McDonalds in Downtown Milan

Photo (30)This time last week my guy and I were walking the streets of Milan, Italy. I am still reeling from the fact that I was there, in the midst of all that history, culture and diversity. We took a lot of pictures and when we show them to someone we find ourselves trying to describe just how much bigger and more grand everything was. The camera couldn’t capture all that there was to see, and our words fall short in describing what it felt like to be there. But we still try!
As we entered into the main square of Milan, one of the very first things I wanted to do was to sit at a sidewalk café and sip a cappuccino and watch the people pass by. We heard so many different languages and watched as people, bicycles, cars and motorcycles lived together in a small space; people simply made room for each other.
Another thing I noticed was the fact that there were current icons like The Apple Store and McDonalds wedged into buildings that were hundreds of years old, balancing the look of new and sleek in the backdrop of timeless and historical.
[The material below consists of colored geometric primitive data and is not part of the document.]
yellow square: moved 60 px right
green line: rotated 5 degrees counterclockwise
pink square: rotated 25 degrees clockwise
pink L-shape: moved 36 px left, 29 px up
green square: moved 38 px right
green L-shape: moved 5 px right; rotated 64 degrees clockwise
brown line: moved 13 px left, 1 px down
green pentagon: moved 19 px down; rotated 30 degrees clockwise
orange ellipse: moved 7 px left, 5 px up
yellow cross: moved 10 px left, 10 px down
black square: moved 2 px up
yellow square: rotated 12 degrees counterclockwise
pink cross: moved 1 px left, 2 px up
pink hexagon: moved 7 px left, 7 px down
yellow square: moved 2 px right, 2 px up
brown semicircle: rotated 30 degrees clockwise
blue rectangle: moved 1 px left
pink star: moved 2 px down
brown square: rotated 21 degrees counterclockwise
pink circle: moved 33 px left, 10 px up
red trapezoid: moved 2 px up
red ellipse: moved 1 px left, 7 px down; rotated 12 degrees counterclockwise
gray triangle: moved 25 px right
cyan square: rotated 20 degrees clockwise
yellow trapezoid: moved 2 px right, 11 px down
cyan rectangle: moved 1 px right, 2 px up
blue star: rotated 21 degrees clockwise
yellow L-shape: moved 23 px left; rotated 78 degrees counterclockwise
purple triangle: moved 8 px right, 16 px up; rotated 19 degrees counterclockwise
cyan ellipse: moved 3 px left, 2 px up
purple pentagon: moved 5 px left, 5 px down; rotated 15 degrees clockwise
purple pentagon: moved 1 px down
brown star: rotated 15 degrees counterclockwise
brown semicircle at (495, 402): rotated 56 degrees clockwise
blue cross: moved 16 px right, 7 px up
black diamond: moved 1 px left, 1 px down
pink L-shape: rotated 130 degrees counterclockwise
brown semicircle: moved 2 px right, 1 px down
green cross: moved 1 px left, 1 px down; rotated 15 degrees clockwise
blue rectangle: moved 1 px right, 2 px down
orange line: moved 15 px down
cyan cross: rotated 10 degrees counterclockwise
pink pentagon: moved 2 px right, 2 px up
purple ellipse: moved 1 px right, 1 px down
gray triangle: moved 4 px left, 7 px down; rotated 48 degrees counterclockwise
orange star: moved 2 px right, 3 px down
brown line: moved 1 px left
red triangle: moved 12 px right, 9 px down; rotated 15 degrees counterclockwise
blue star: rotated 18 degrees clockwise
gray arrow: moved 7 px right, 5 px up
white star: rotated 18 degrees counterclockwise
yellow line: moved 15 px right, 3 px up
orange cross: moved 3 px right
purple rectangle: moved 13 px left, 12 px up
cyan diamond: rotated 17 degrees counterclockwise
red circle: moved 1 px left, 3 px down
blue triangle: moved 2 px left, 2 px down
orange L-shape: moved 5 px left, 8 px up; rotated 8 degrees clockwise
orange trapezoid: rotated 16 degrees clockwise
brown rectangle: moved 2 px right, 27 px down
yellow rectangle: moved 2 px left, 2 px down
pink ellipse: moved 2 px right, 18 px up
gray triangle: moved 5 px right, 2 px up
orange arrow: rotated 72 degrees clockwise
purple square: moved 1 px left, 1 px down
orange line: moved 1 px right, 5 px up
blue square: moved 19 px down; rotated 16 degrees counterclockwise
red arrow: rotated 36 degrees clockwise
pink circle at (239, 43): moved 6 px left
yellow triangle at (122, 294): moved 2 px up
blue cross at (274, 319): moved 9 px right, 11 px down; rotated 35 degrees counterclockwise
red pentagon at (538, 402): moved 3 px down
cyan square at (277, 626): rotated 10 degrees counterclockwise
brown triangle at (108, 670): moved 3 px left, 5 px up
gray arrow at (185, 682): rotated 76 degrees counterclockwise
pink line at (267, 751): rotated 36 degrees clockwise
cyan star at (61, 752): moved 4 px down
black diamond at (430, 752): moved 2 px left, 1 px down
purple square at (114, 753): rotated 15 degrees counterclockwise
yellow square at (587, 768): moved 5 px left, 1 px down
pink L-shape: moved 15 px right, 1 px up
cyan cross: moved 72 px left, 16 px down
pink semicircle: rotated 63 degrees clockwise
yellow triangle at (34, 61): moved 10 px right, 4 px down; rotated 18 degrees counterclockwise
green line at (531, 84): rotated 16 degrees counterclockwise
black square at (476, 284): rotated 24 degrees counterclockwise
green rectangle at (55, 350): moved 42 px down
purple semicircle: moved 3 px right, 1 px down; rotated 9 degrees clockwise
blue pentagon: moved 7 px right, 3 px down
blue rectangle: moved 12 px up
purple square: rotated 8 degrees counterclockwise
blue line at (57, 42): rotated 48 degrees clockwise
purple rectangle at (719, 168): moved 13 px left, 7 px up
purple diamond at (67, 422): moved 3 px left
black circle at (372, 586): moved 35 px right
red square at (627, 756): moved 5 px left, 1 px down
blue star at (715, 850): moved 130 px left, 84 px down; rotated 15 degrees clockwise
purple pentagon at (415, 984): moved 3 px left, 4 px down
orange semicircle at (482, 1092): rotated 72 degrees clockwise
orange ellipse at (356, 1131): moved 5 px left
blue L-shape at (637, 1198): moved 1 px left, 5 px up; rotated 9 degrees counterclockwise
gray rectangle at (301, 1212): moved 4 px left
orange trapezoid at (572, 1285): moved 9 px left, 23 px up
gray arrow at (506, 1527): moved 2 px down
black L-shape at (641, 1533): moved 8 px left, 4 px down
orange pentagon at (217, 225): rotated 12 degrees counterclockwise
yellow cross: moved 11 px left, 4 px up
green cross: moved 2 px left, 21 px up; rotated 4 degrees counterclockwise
This was fascinating to me because I can’t imagine choosing to eat McDonalds when there are cafes offering fresh meats and cheeses, pasta and gelato at every turn; and yet there were so many people sitting on the steps of the piazza, digging into a fast food bag. I guess people often want what is familiar.
It made me think about my own habits. Am I settling for McDonalds in downtown Milan? Are there ways that I am choosing the familiar, the comfortable over what might be better? Am I willing to look a little further, to risk trying something different over always knowing what comes next? I haven’t eaten at a McDonalds in years, so we sure didn’t bother to go there while we were in Italy, but instead ordered items that were unknown, sometimes from menus completely in another language. We had a couple of things that were not our favorites and we learned about a lot of foods and customs that we would happily adopt.
I am just starting to settle down enough to reflect on our time in Europe, but one thing I know is that I want to keep asking, stretching and risking being uncomfortable over always knowing how things are going to turn out.